New York-based artist Blums has unveiled details of her long-awaited debut album, Sunk Cost Fantasy, a deeply personal and sonically adventurous collection that captures nearly a decade of creative exploration, self-discovery and artistic reinvention.
The project is the work of songwriter, vocalist and multi-instrumentalist Kelsea Feder, whose journey to creating Sunk Cost Fantasy has been anything but conventional. Drawing inspiration from a lifetime of experiences – from childhood obsessions with classic Hollywood musicals to New York’s thriving independent music scene – the album emerges as a richly layered collage of memories, emotions and influences.
At its heart, Sunk Cost Fantasy is an album about transformation. Built from years of experimentation, abandoned ideas, renewed confidence and artistic persistence, the record embraces the beauty that can emerge from uncertainty.

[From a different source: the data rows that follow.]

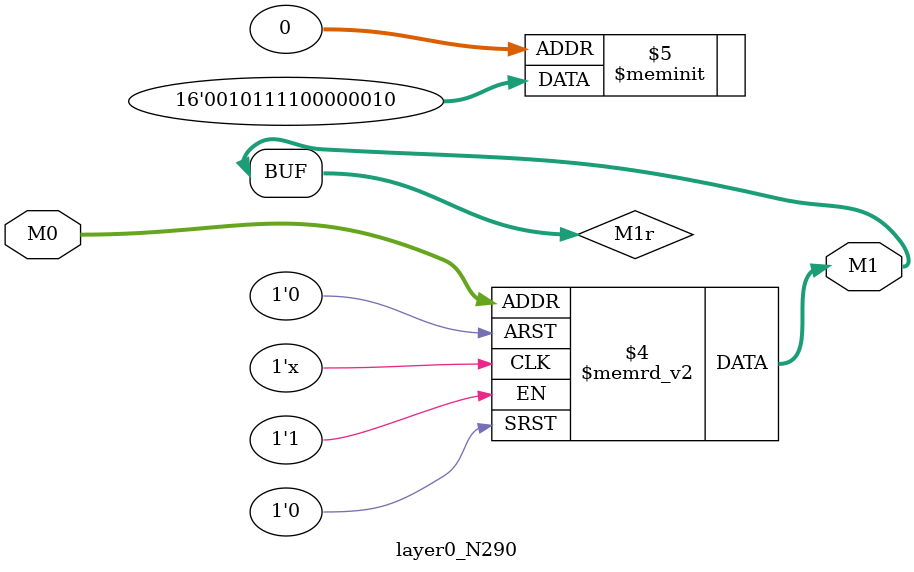
<source format=v>
module layer0_N290 ( input [2:0] M0, output [1:0] M1 );

	(*rom_style = "distributed" *) reg [1:0] M1r;
	assign M1 = M1r;
	always @ (M0) begin
		case (M0)
			3'b000: M1r = 2'b10;
			3'b100: M1r = 2'b11;
			3'b010: M1r = 2'b00;
			3'b110: M1r = 2'b10;
			3'b001: M1r = 2'b00;
			3'b101: M1r = 2'b11;
			3'b011: M1r = 2'b00;
			3'b111: M1r = 2'b00;

		endcase
	end
endmodule

</source>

The title itself references the concept of the “sunk cost fallacy” – the tendency to continue investing in something simply because of the time already spent on it. Rather than being trapped by that cycle, Feder turns the idea into a meditation on growth, resilience and creative freedom.
Working alongside co-producer Kirk Palsma, Feder gradually shaped the record over several years while remaining active within New York’s underground music community, performing and collaborating with a range of local artists. That extended creative process allowed her to refine a distinctive musical identity that feels simultaneously intimate and expansive.
Musically, Sunk Cost Fantasy refuses easy categorisation. Elements of art-pop, indie rock, experimental electronica, chamber pop and singer-songwriter traditions coexist throughout the album, creating a sound that is both cinematic and unpredictable. Delicate vocal harmonies, glitchy electronic textures, orchestral flourishes and fractured rhythms combine to form a dreamlike landscape that constantly shifts beneath the listener.
The album’s opening moments immediately establish that sense of immersion. Tracks flow between fantasy and reality, often disrupting moments of beauty with unexpected sonic twists. Songs such as Still introduce lush melodies and soaring arrangements before veering into stranger territory, while tracks like Celsius and Side Of The Road explore themes of longing, distance and emotional uncertainty through increasingly experimental production.
Elsewhere, Judy transforms from a delicate acoustic ballad into something far more expansive, while Cashout captures a spontaneous burst of inspiration that became one of the album’s defining moments. Written on the day it was recorded, the track reflects the raw immediacy that runs throughout the project despite its lengthy gestation.
What makes Sunk Cost Fantasy particularly compelling is the tension between escapism and reality. While many of its songs drift through fantastical imagery and dreamlike atmospheres, the album remains firmly rooted in real-world emotions. Themes of identity, anxiety, hope, heartbreak and self-preservation are woven throughout, giving the record an emotional weight that balances its experimental tendencies.
Feder’s songwriting repeatedly returns to the idea of rupture and renewal – those moments when life forces change, whether welcomed or not. Rather than seeking easy answers, the album sits comfortably within uncertainty, embracing vulnerability while celebrating the possibility of reinvention.
The result is a debut that feels both deeply personal and remarkably ambitious. After years spent assembling fragments of different lives, sounds and experiences, Blums has created a fully realised artistic statement that introduces a unique new voice to the art-pop landscape.
Sunk Cost Fantasy stands as the culmination of years of patience, experimentation and persistence – a record that transforms life’s unfinished moments into something strikingly beautiful and wholly its own.